Second Circuit Vacates Judge Rakoff’s Order Refusing to Approve Citigroup “Neither Admit Nor Deny” Settlement

Posted on June 6, 2014, by William L. Carr and Jennifer B. Dempsey in Neither Admit Nor Deny, Settlements. Comments Off

Today, the Second Circuit Court of Appeals vacated Judge Rakoff’s order refusing to approve a settlement between the SEC and Citigroup in which Citigroup neither admitted nor denied the agency’s allegations. See SEC v. Citigroup Global Mkts., Inc., Docket Nos. 11-5227-cv; 11‑5375-cv; 11-5242-cv (2d Cir. June 4, 2014). Judge Rakoff took issue with the consent decree, finding that it was not fair, reasonable, adequate, or in the public interest because the public was denied the opportunity to know the truth underlying the allegations of securities fraud. The Circuit Court disagreed, reasoning that the district court abused its discretion by requiring the SEC to “establish the ‘truth’ of the allegations against a settling party as a condition for approving the consent decrees.” Id., slip op. at 21. The court said, “Trials are primarily about the truth. Consent decrees are primarily about pragmatism.” Id.

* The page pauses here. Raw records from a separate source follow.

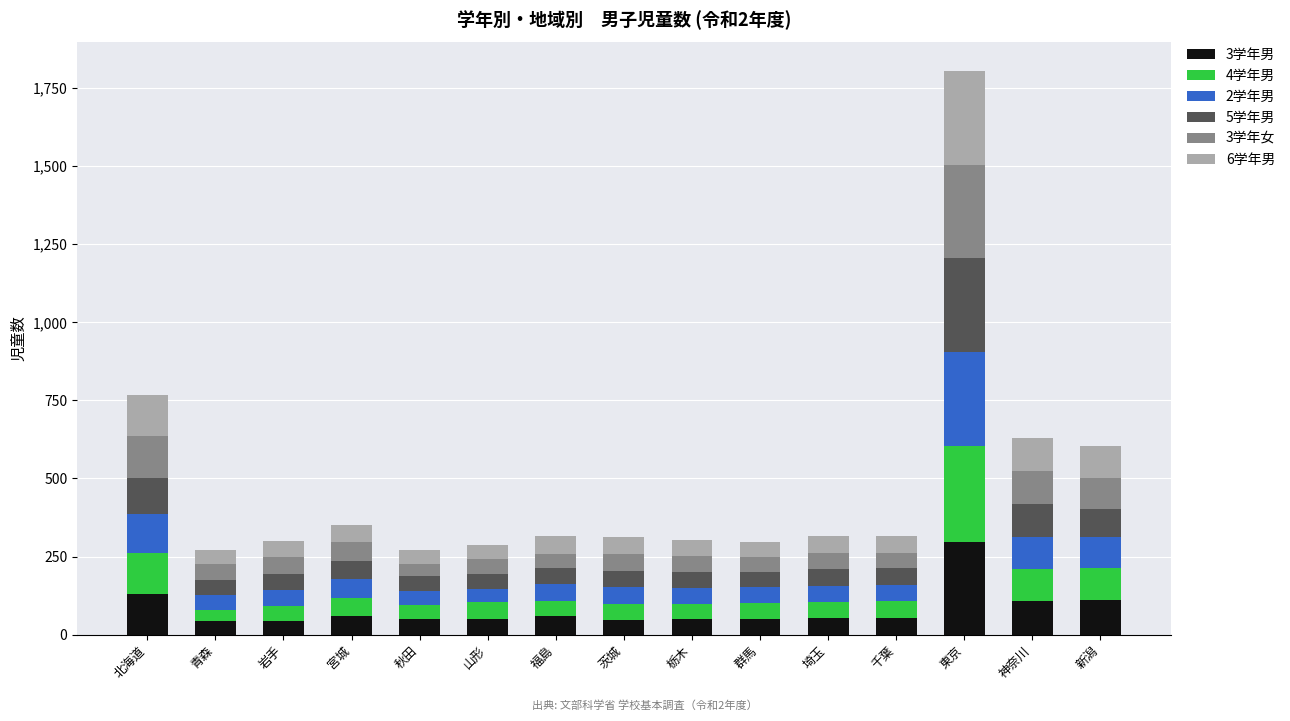

At which category is the sum across all series the highest?

東京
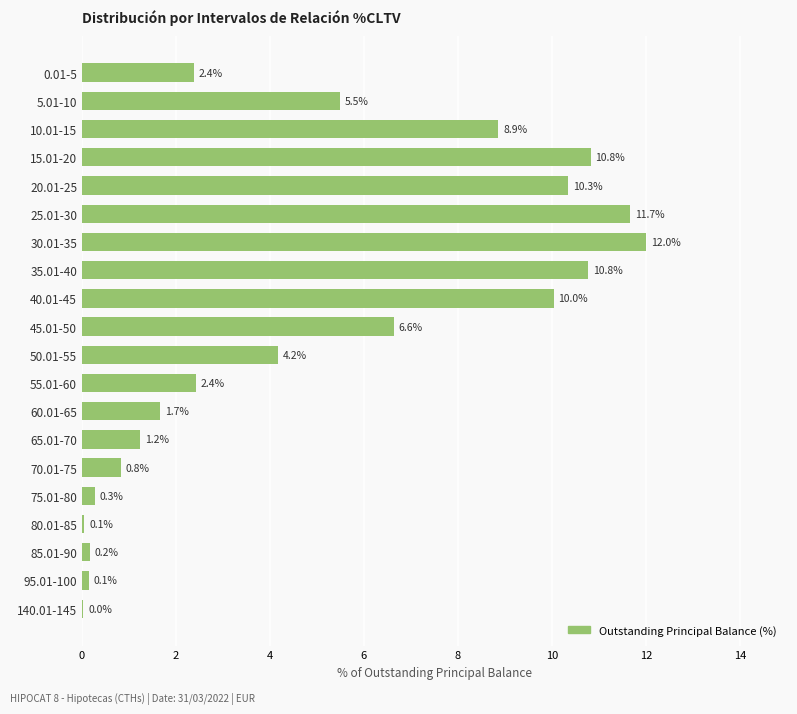

How many series are shown in this chart?

1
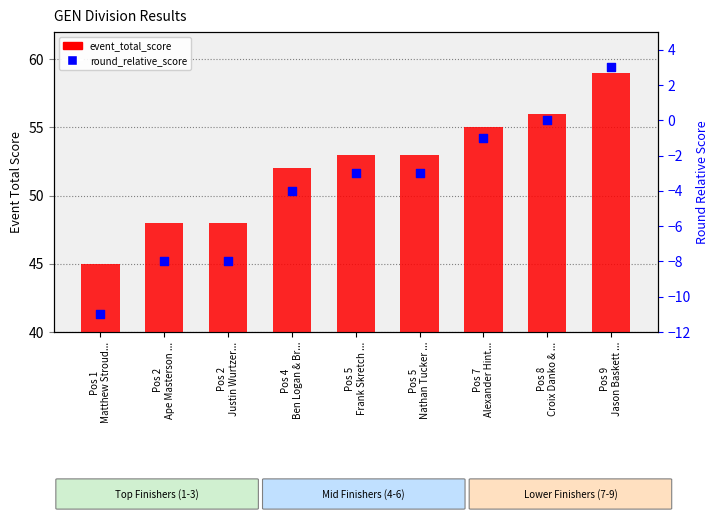

At which category is the sum across all series the highest?

Pos 9
Jason Baskett ...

The court clarified that the proper standard for reviewing a consent decree requires determinations of whether the decree is fair and reasonable and whether the public interest would be disserved. According to the court, district courts assessing consent decrees for fairness and reasonableness should consider (1) the basic legality of the decree; (2) whether the terms of the decree, including its enforcement mechanism, are clear; (3) whether the consent decree reflects a resolution of the actual claims in the complaint; and (4) whether the consent decree is tainted by improper collusion or corruption of some kind. The court jettisoned the “adequacy” requirement, finding it incompatible with the use of consent decrees. In addition, the court made clear that “[t]he job of determining whether the proposed S.E.C. consent decree best serves the public interest . . . rests squarely with the S.E.C., and its decision merits significant deference . . . .” Id., slip op. at 24-25.

The court remanded the case to the district court for consideration of the factual basis for the consent decree under these standards, noting that “[a]bsent a substantial basis in the record for concluding that the proposed consent decree does not meet these requirements, the district court is required to enter the order.” Id., slip op. at 19.

The court cautioned that the SEC must be “willing to assure the court that the settlement proposed is fair and reasonable” when it seeks the court’s imprimatur of consent decrees. Id., slip op. at 27. The court pointed out, however, that the SEC has the ability to employ its own remedies—like administrative proceedings—that do not require court involvement. It remains to be seen whether the SEC will make more use of administrative proceedings in an effort to avoid judicial scrutiny in settled cases. During the pendency of the Citibank ruling, the SEC did not shy away from filing significant settled cases such as the JP Morgan internal controls matter in federal court. Moreover, in light of the standard articulated by the Second Circuit, it would seem that both the SEC and settling defendants should have less concern about courts second-guessing or questioning whether proposed settlements serve the public interest.